3. Chaitanya KV. Diagnostics and Gene Therapy for Human Genetic Disorders. CRC Press; 2022.
4. David AL, et al. Fetal gene therapy: potential and limitations. Arch Dis Child Fetal Neonatal Ed. 2011 May;96(3):F227-31.
5. De Coppi P, et al. In utero stem cell transplantation and gene therapy: rationale, history, and recent advances toward clinical application. Mol Ther Methods Clin Dev. 2016 Aug 17;3:16069.
6. DeWeerdt S. Prenatal gene therapy offers the earliest possible cure. Nature. 2018 Dec 12;564(7734):S10-S11.
7. Giannakopoulou E, et al. Prenatal diagnosis of inherited disorders: an update on molecular techniques and their application in clinical practice. Expert Rev Mol Diagn. 2019 Oct;19(10):865-877.
8. Ginn SL, et al. Gene therapy clinical trials worldwide to 2017: An update. J Gene Med. 2018 Mar;20(5):e3015.
9. Hui L, et al. Prenatal diagnosis of fetal genetic disorders: a population-based evaluation of the impact of non-invasive prenatal testing in high-risk women in Victoria, Australia. Prenat Diagn. 2020 Jan;40(1):36-44.

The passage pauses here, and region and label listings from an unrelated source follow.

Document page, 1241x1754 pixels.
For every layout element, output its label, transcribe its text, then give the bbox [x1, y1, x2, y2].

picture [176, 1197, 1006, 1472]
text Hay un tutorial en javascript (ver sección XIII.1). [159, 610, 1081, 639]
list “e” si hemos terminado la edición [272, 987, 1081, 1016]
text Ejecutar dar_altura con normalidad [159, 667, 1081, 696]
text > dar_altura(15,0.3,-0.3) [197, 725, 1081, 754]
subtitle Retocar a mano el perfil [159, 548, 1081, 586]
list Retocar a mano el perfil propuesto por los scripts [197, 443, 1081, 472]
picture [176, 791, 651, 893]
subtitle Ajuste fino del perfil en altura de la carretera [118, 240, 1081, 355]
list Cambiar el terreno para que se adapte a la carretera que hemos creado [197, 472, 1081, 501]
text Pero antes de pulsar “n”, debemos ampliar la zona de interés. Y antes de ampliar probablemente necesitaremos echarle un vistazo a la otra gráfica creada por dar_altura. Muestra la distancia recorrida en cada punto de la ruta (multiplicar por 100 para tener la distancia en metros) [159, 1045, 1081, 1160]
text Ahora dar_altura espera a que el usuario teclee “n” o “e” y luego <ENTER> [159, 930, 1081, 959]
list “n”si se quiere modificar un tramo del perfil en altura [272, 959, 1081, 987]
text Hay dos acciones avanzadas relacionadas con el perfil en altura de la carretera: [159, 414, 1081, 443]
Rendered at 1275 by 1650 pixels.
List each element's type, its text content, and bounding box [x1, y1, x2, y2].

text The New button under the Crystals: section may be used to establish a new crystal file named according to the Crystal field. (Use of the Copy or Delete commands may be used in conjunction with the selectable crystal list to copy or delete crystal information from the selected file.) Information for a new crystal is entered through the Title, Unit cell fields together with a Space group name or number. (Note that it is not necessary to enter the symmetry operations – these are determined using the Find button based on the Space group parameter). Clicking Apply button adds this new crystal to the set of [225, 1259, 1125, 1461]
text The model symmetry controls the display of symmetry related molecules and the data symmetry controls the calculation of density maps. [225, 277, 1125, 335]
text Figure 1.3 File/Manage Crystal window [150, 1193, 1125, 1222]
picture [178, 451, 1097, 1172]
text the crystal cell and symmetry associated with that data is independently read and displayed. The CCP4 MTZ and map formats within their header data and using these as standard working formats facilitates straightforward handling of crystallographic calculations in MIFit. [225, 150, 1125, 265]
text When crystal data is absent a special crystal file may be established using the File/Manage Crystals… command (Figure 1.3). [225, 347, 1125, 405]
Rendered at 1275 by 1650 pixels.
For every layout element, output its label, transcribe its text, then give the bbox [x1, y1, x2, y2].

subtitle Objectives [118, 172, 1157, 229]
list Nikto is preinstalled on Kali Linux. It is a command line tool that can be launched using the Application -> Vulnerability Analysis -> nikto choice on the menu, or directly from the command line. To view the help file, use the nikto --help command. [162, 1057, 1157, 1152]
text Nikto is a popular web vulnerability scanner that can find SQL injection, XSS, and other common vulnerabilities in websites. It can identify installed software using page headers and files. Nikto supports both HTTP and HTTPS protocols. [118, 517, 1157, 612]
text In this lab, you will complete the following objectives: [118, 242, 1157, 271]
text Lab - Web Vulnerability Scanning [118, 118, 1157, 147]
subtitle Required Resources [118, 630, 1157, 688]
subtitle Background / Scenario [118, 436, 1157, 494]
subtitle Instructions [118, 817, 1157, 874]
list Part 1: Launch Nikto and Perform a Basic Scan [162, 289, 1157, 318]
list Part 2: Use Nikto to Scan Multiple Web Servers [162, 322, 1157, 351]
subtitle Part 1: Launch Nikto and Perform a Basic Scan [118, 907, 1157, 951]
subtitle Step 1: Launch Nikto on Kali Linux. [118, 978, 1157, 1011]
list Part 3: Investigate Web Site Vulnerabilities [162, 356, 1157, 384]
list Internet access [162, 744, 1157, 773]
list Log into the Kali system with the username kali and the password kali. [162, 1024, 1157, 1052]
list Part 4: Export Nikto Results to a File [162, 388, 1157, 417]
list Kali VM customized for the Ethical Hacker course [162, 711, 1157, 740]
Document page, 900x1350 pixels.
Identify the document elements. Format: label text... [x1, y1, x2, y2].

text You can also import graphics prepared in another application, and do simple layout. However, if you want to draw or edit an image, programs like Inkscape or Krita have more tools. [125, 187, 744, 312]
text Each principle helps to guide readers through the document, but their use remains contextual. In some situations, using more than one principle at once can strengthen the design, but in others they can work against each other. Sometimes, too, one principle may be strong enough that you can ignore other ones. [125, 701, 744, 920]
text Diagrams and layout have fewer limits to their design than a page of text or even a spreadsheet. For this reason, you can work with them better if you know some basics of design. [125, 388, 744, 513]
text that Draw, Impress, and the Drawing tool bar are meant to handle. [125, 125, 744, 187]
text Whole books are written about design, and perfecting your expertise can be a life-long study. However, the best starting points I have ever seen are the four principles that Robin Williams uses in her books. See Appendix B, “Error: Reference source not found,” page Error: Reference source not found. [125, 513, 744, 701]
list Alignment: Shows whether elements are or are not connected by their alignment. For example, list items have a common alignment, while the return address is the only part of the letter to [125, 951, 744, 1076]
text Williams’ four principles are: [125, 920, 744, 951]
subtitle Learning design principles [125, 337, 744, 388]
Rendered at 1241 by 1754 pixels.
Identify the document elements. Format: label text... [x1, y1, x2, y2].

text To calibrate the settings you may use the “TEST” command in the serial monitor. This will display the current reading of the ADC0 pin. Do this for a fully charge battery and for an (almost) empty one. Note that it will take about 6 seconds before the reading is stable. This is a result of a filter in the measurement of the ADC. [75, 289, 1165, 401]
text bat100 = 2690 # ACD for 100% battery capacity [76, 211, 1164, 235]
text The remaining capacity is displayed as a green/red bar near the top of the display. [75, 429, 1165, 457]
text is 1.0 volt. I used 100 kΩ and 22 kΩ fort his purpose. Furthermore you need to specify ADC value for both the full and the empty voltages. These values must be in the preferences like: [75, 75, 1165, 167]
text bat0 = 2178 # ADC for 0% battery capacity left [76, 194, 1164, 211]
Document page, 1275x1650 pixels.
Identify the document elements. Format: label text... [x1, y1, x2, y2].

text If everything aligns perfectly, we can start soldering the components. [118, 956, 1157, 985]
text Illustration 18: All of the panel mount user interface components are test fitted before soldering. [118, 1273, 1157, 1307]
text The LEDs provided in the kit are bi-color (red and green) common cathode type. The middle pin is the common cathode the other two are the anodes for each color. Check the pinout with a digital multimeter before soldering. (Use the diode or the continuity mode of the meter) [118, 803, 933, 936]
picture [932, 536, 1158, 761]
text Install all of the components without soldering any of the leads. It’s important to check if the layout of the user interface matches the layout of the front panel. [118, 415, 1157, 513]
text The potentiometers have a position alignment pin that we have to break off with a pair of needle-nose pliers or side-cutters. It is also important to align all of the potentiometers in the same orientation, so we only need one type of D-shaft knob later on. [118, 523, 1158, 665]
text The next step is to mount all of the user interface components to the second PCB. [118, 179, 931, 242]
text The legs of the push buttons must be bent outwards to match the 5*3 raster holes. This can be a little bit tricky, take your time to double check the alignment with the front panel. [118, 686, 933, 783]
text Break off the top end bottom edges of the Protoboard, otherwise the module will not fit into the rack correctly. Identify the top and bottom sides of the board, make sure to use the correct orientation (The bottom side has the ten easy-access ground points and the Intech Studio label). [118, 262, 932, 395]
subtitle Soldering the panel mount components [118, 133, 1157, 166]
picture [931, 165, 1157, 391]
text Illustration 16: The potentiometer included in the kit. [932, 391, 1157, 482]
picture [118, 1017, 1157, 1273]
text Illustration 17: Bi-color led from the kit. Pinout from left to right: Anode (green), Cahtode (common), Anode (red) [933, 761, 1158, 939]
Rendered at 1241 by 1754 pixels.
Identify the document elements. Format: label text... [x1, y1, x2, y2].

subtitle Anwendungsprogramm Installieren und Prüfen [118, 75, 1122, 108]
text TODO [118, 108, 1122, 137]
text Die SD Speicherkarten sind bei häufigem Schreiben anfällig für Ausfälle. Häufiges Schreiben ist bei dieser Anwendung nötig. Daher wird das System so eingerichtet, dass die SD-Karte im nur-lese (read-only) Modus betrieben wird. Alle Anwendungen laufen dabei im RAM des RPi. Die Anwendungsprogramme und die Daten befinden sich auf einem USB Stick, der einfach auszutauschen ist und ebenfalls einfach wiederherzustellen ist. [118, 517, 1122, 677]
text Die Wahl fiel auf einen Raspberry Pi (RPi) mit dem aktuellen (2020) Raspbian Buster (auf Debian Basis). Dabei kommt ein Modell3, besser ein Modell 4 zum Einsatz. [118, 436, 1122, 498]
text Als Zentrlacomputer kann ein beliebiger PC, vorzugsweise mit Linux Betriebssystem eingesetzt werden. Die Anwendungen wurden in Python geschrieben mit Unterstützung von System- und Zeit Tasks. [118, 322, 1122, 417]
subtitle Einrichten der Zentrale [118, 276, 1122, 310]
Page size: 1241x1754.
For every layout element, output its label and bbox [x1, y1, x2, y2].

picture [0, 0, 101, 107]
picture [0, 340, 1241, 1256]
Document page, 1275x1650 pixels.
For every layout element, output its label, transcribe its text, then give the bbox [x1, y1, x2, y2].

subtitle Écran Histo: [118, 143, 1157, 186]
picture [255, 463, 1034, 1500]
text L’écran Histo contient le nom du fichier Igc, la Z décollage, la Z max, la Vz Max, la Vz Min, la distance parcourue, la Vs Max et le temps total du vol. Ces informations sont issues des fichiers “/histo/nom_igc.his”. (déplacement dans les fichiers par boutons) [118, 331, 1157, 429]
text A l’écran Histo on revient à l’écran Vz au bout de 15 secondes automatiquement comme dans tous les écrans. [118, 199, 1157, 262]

10. Kaur S, et al. Gene therapy for inherited disorders: an update for pediatricians and pediatric researchers. Pediatr Res. 2020 Jan;87(2):205-212.
11. Lee CQ, et al. In utero gene editing for monogenic lung disease. Sci Transl Med. 2019 Apr 17;11(488):eaav8375.
12. Mattar CNZ, et al. Systemic Delivery of scAAV9 in Fetal Macaques to Target Neuromuscular Tissues. Mol Ther Methods Clin Dev. 2018 Sep 21;10:191-200.
13. Peranteau WH, et al. In utero gene therapy rescues microcephaly caused by Pqbp1-hypofunction in neural stem progenitor cells. Mol Ther Methods Clin Dev. 2019 Feb 22;13:334-342.
14. Ranzinger J, et al. CRISPR/Cas9-mediated genome engineering: an adeno-associated viral (AAV) vector toolbox. Biotechnol J. 2015 Nov;10(11):1564-71.